Prompt:
From the data below, retype exactly the lines starting with the one that contains "- Englewood which" and ending with the one that contains "Here is the", both included.

═══ Data in this exercise

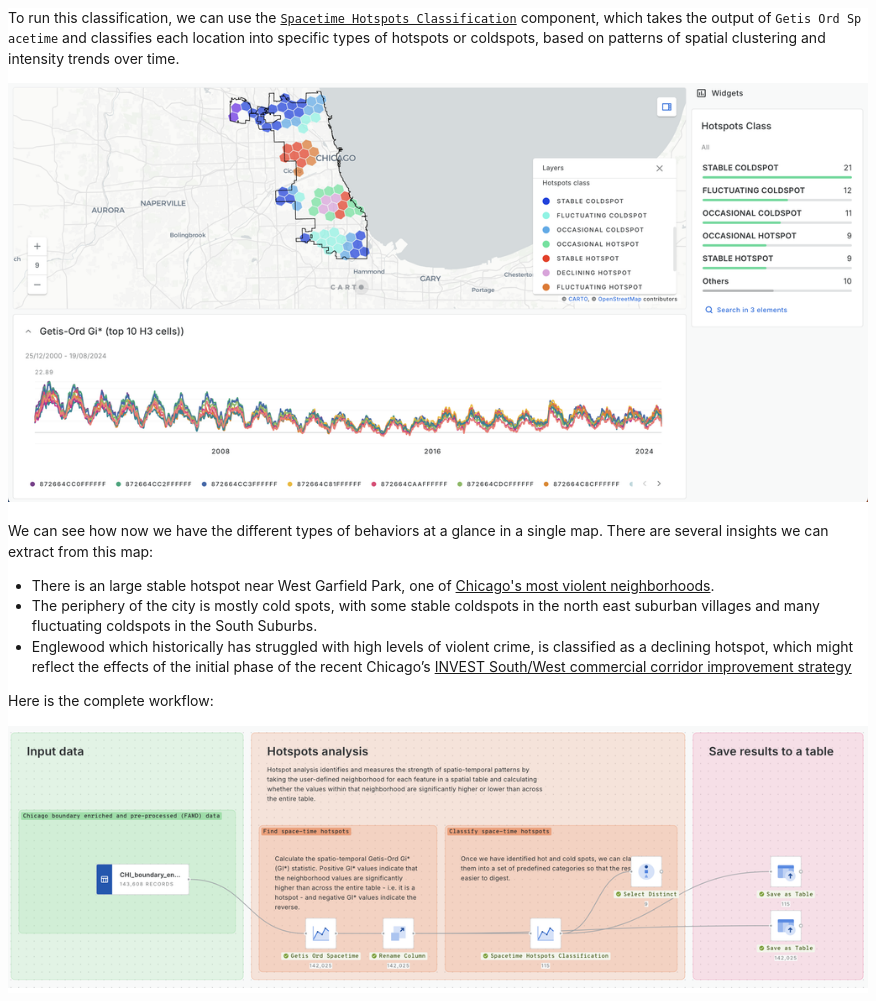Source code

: To run this classification, we can use the [`Spacetime Hotspots Classification`](https://docs.carto.com/carto-user-manual/workflows/components/statistics#spacetime-hotspots-classification) component, which takes the output of `Getis Ord Spacetime` and classifies each location into specific types of hotspots or coldspots, based on patterns of spatial clustering and intensity trends over time.

[![07-hotspots_map](/sdsc24-ny-workshop/img/07-hotspots_map.png)](https://clausa.app.carto.com/builder/9648406f-7790-4784-8b53-2e618fd2f494)

We can see how now we have the different types of behaviors at a glance in a single map. There are several insights we can extract from this map:

- There is an large stable hotspot near West Garfield Park, one of [Chicago's most violent neighborhoods](https://graphics.suntimes.com/2023/chicago-most-violent-neighborhood-garfield-park-residents-stories/).
- The periphery of the city is mostly cold spots, with some stable coldspots in the north east suburban villages and many fluctuating coldspots in the South Suburbs.
- Englewood which historically has struggled with high levels of violent crime, is classified as a declining hotspot, which might reflect the effects of  the initial phase of the recent Chicago’s [INVEST South/West commercial corridor improvement strategy](https://www.chicago.gov/city/en/sites/invest_sw/home/greater-englewood.html)

Here is the complete workflow:

[![08-hotspots](/sdsc24-ny-workshop/img/08-hotspots.png)](https://github.com/CartoDB/research-public/blob/178f2224a02a4d7e67372b36ed6717e99236b6a7/sdsc24-ny-workshop/sql/(4%3A)%20SDSC%20Unlocking%20Smarter%20Property%20Risk%20Assessments%20with%20Spatio-Temporal%20Crime%20Insights%20and%20CARTO.sql)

══════

Exercise solution:
- Englewood which historically has struggled with high levels of violent crime, is classified as a declining hotspot, which might reflect the effects of  the initial phase of the recent Chicago’s [INVEST South/West commercial corridor improvement strategy](https://www.chicago.gov/city/en/sites/invest_sw/home/greater-englewood.html)

Here is the complete workflow:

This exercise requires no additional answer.